PreS-Gr 2–Little Brown feels isolated at the dog park. The other dogs play and communicate with one another while he sits alone next to the chain-link fence. Frazee poses the conundrum: is his grouchiness the reason he’s left alone or does being friendless put him in a perpetually bad mood? Fed up with being ignored, Little Brown suddenly and methodically seizes all the toys the other animals have been enjoying. Astounded at his actions, they all sit and stare at him in confusion as he perches, King of the Mountain–style, on top of his toy-hostage haul. Illustrations in gouache and black Prismacolor are in muted shades of gray, tan and rust. Thought bubbles let readers in on the dogs’ bewilderment and indecision on what to do about their situation. And their decision is classic. The endpapers show every one of the 17 dogs pictured and labeled with its name, except for Little Brown whose photo has a question mark attached to it. VERDICT An open-ended story that creates a great starting point for meaningful discussion with young children about bullying and inclusion.–Maryann H. Owen, Oak Creek Public Library WI
– School Library Journal STARRED REVIEW, November 2018
Frazee interestingly leaves the conclusion open-ended, with no dog managing to break the standoff....offers easy discussion prompts (the dogs’ questions could be posed to the audience verbatim) for some empathy-building and social consideration, while the adults can consider larger political symbolism.

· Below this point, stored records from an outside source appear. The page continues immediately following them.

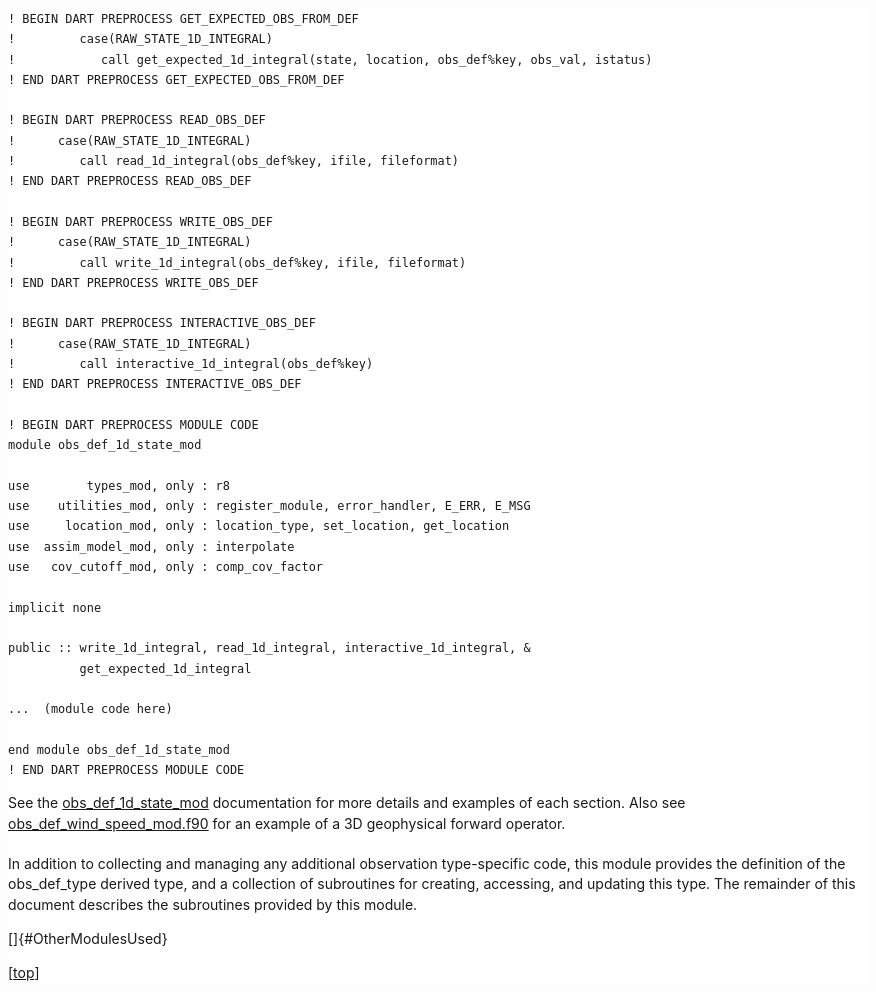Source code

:     ! BEGIN DART PREPROCESS GET_EXPECTED_OBS_FROM_DEF
    !         case(RAW_STATE_1D_INTEGRAL)                                                         
    !            call get_expected_1d_integral(state, location, obs_def%key, obs_val, istatus)  
    ! END DART PREPROCESS GET_EXPECTED_OBS_FROM_DEF

    ! BEGIN DART PREPROCESS READ_OBS_DEF
    !      case(RAW_STATE_1D_INTEGRAL)
    !         call read_1d_integral(obs_def%key, ifile, fileformat)
    ! END DART PREPROCESS READ_OBS_DEF

    ! BEGIN DART PREPROCESS WRITE_OBS_DEF
    !      case(RAW_STATE_1D_INTEGRAL)
    !         call write_1d_integral(obs_def%key, ifile, fileformat)
    ! END DART PREPROCESS WRITE_OBS_DEF

    ! BEGIN DART PREPROCESS INTERACTIVE_OBS_DEF
    !      case(RAW_STATE_1D_INTEGRAL)
    !         call interactive_1d_integral(obs_def%key)
    ! END DART PREPROCESS INTERACTIVE_OBS_DEF

    ! BEGIN DART PREPROCESS MODULE CODE
    module obs_def_1d_state_mod

    use        types_mod, only : r8
    use    utilities_mod, only : register_module, error_handler, E_ERR, E_MSG
    use     location_mod, only : location_type, set_location, get_location 
    use  assim_model_mod, only : interpolate
    use   cov_cutoff_mod, only : comp_cov_factor

    implicit none

    public :: write_1d_integral, read_1d_integral, interactive_1d_integral, &
              get_expected_1d_integral

    ...  (module code here)

    end module obs_def_1d_state_mod
    ! END DART PREPROCESS MODULE CODE

See the [obs\_def\_1d\_state\_mod](obs_def_1d_state_mod.html)
documentation for more details and examples of each section. Also see
[obs\_def\_wind\_speed\_mod.f90](obs_def_wind_speed_mod.f90) for an
example of a 3D geophysical forward operator.\
\
In addition to collecting and managing any additional observation
type-specific code, this module provides the definition of the
obs\_def\_type derived type, and a collection of subroutines for
creating, accessing, and updating this type. The remainder of this
document describes the subroutines provided by this module.

[]{#OtherModulesUsed}

<div class="top">

\[[top](#)\]

</div>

Frazee’s pencil and gouache illustrations draw on a somber earth-toned palette, and poor hunched-over Little Brown is the picture of unhappy distrust as he lurks against the chain-link fence. The absence of humans to bring higher authority emphasizes the playground aspects of the scene, and kids who’ve struggled to negotiate interpersonal dynamics there will find this a useful invitation to talk them through.